[Saved entries]
____

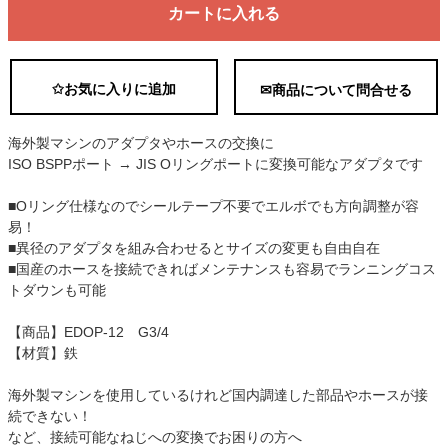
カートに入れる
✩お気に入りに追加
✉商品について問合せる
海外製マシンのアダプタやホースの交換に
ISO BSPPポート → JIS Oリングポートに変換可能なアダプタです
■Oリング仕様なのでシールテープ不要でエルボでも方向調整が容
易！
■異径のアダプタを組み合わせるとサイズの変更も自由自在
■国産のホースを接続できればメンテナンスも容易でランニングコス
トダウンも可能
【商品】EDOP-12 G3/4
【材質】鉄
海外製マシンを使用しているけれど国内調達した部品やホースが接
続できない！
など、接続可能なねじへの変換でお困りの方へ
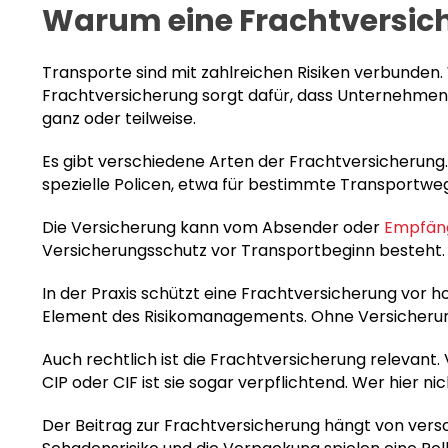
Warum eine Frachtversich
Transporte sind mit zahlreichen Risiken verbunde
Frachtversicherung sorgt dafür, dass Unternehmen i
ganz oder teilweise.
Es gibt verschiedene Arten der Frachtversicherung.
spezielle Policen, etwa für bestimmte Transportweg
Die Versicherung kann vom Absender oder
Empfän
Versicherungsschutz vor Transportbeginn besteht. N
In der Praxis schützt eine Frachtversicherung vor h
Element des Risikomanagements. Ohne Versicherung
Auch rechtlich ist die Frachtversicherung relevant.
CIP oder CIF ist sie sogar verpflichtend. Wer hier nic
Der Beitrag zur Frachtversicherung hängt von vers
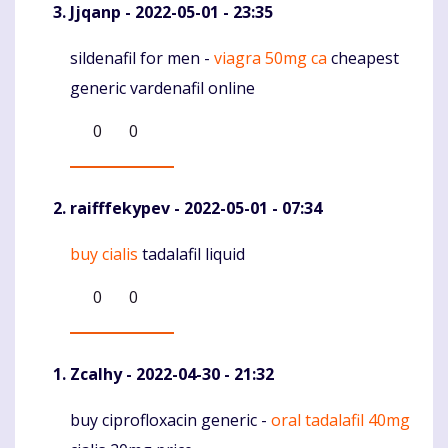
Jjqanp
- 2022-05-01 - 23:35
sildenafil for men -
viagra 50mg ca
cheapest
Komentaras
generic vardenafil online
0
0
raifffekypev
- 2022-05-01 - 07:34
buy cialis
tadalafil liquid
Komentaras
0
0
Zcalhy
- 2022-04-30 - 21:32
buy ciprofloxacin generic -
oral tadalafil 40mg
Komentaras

____

Write out every line of text in the data above word for word, and leave the pictures out.

カートに入れる
✩お気に入りに追加
✉商品について問合せる
海外製マシンのアダプタやホースの交換に
ISO BSPPポート → JIS Oリングポートに変換可能なアダプタです
■Oリング仕様なのでシールテープ不要でエルボでも方向調整が容
易！
■異径のアダプタを組み合わせるとサイズの変更も自由自在
■国産のホースを接続できればメンテナンスも容易でランニングコス
トダウンも可能
【商品】EDOP-12 G3/4
【材質】鉄
海外製マシンを使用しているけれど国内調達した部品やホースが接
続できない！
など、接続可能なねじへの変換でお困りの方へ
Warum eine Frachtversich
Transporte sind mit zahlreichen Risiken verbunde
Frachtversicherung sorgt dafür, dass Unternehmen i
ganz oder teilweise.
Es gibt verschiedene Arten der Frachtversicherung.
spezielle Policen, etwa für bestimmte Transportweg
Die Versicherung kann vom Absender oder
Empfän
Versicherungsschutz vor Transportbeginn besteht. N
In der Praxis schützt eine Frachtversicherung vor h
Element des Risikomanagements. Ohne Versicherung
Auch rechtlich ist die Frachtversicherung relevant.
CIP oder CIF ist sie sogar verpflichtend. Wer hier nic
Der Beitrag zur Frachtversicherung hängt von vers
Jjqanp
- 2022-05-01 - 23:35
sildenafil for men -
viagra 50mg ca
cheapest
Komentaras
generic vardenafil online
0
0
raifffekypev
- 2022-05-01 - 07:34
buy cialis
tadalafil liquid
Komentaras
0
0
Zcalhy
- 2022-04-30 - 21:32
buy ciprofloxacin generic -
oral tadalafil 40mg
Komentaras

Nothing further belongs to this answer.